Studies have also shown a 16% incidence of the disorder in children of schizophrenic mothers placed for adoption shortly after birth. Conversely, the incidence among children adopted by women who were subsequently diagnosed as schizophrenic is near 1%. Such discoveries placed in serious doubt the once-prevalent theory that schizophrenia was a result of the way children were reared.

In studying the genetic material in the blood of the subjects, the University of London team, headed by psychiatrist Hugh Gurling, linked schizophrenia to a specific DNA segment of chromosome number five. Kidd’s group did not.
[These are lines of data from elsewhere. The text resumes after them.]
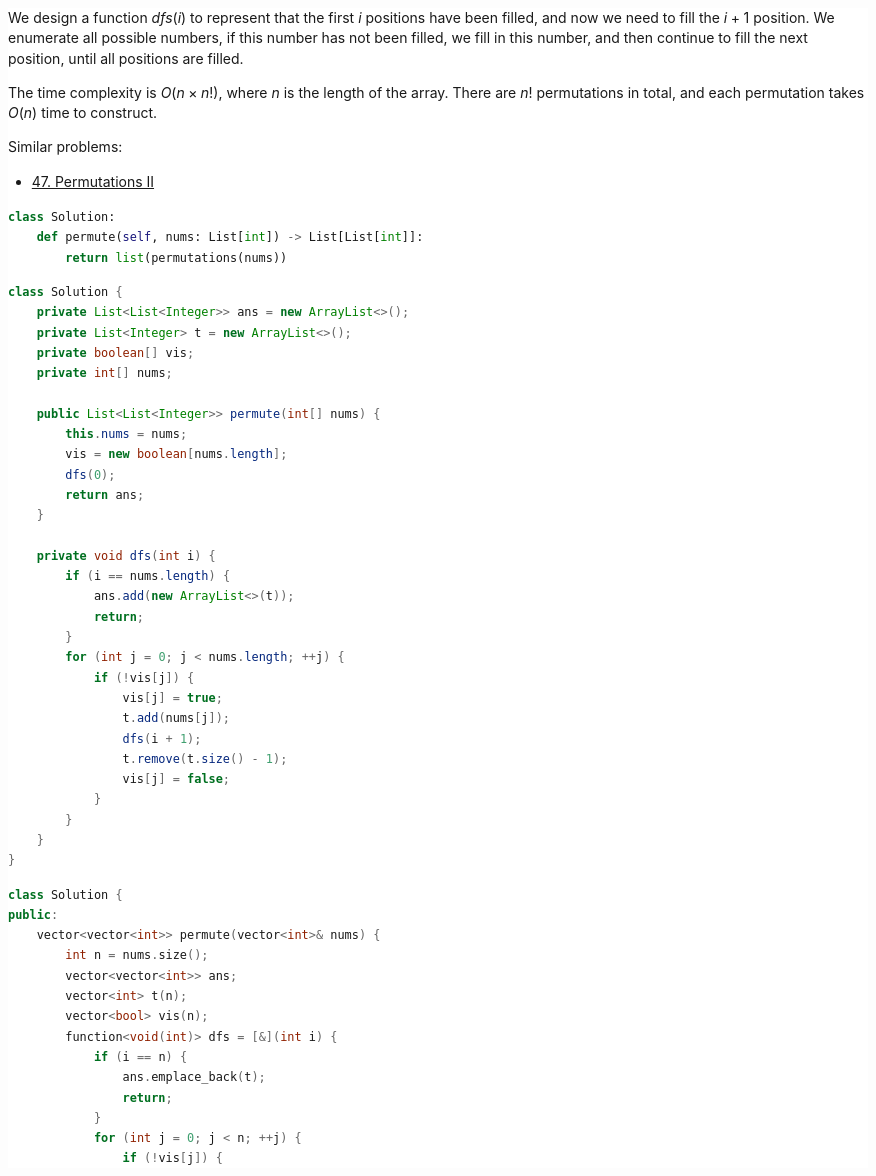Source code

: We design a function $dfs(i)$ to represent that the first $i$ positions have been filled, and now we need to fill the $i+1$ position. We enumerate all possible numbers, if this number has not been filled, we fill in this number, and then continue to fill the next position, until all positions are filled.

The time complexity is $O(n \times n!)$, where $n$ is the length of the array. There are $n!$ permutations in total, and each permutation takes $O(n)$ time to construct.

Similar problems:

-   [47. Permutations II](https://github.com/doocs/leetcode/blob/main/solution/0000-0099/0047.Permutations%20II/README_EN.md)



```python
class Solution:
    def permute(self, nums: List[int]) -> List[List[int]]:
        return list(permutations(nums))
```

```java
class Solution {
    private List<List<Integer>> ans = new ArrayList<>();
    private List<Integer> t = new ArrayList<>();
    private boolean[] vis;
    private int[] nums;

    public List<List<Integer>> permute(int[] nums) {
        this.nums = nums;
        vis = new boolean[nums.length];
        dfs(0);
        return ans;
    }

    private void dfs(int i) {
        if (i == nums.length) {
            ans.add(new ArrayList<>(t));
            return;
        }
        for (int j = 0; j < nums.length; ++j) {
            if (!vis[j]) {
                vis[j] = true;
                t.add(nums[j]);
                dfs(i + 1);
                t.remove(t.size() - 1);
                vis[j] = false;
            }
        }
    }
}
```

```cpp
class Solution {
public:
    vector<vector<int>> permute(vector<int>& nums) {
        int n = nums.size();
        vector<vector<int>> ans;
        vector<int> t(n);
        vector<bool> vis(n);
        function<void(int)> dfs = [&](int i) {
            if (i == n) {
                ans.emplace_back(t);
                return;
            }
            for (int j = 0; j < n; ++j) {
                if (!vis[j]) {
```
Kidd’s failure to find the defective segment on chromosome five “does not minimize the importance of the finding that Gurling and his collaborators have made,” said psychiatrist Carlos Pato of NIMH. The apparently contradictory results simply indicate that more than one gene can cause schizophrenia, he said.

In a telephone interview, Gurling said it “would be technically feasible now” to begin genetic counseling of families with a history of schizophrenia, “but it wouldn’t be very accurate until we have identified the other genes that are involved” in specific families.

Gurling and others also said that the gene confers only a predisposition to schizophrenia, and that other physical and environmental factors, such as viral infections during pregnancy and trauma during birth may also be necessary for development of the disorder.